Page-level text extractions:
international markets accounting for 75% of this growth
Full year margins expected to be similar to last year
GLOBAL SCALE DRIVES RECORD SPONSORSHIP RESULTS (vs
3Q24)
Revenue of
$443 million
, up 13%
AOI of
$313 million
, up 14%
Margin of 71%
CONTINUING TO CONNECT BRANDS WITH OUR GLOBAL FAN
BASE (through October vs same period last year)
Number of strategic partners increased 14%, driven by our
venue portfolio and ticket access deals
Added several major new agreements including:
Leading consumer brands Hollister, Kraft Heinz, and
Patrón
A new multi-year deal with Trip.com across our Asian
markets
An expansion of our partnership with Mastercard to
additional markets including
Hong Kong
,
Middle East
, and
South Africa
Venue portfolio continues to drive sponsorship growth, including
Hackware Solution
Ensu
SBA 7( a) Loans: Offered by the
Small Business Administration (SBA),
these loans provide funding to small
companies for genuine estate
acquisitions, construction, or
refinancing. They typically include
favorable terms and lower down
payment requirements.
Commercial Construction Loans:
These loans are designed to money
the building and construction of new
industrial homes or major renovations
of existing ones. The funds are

_Description of the task_
Go through the entries above and write each one out exactly.

_Task answer_
international markets accounting for 75% of this growth
Full year margins expected to be similar to last year
GLOBAL SCALE DRIVES RECORD SPONSORSHIP RESULTS (vs
3Q24)
Revenue of
$443 million
, up 13%
AOI of
$313 million
, up 14%
Margin of 71%
CONTINUING TO CONNECT BRANDS WITH OUR GLOBAL FAN
BASE (through October vs same period last year)
Number of strategic partners increased 14%, driven by our
venue portfolio and ticket access deals
Added several major new agreements including:
Leading consumer brands Hollister, Kraft Heinz, and
Patrón
A new multi-year deal with Trip.com across our Asian
markets
An expansion of our partnership with Mastercard to
additional markets including
Hong Kong
,
Middle East
, and
South Africa
Venue portfolio continues to drive sponsorship growth, including
Hackware Solution
Ensu
SBA 7( a) Loans: Offered by the
Small Business Administration (SBA),
these loans provide funding to small
companies for genuine estate
acquisitions, construction, or
refinancing. They typically include
favorable terms and lower down
payment requirements.
Commercial Construction Loans:
These loans are designed to money
the building and construction of new
industrial homes or major renovations
of existing ones. The funds are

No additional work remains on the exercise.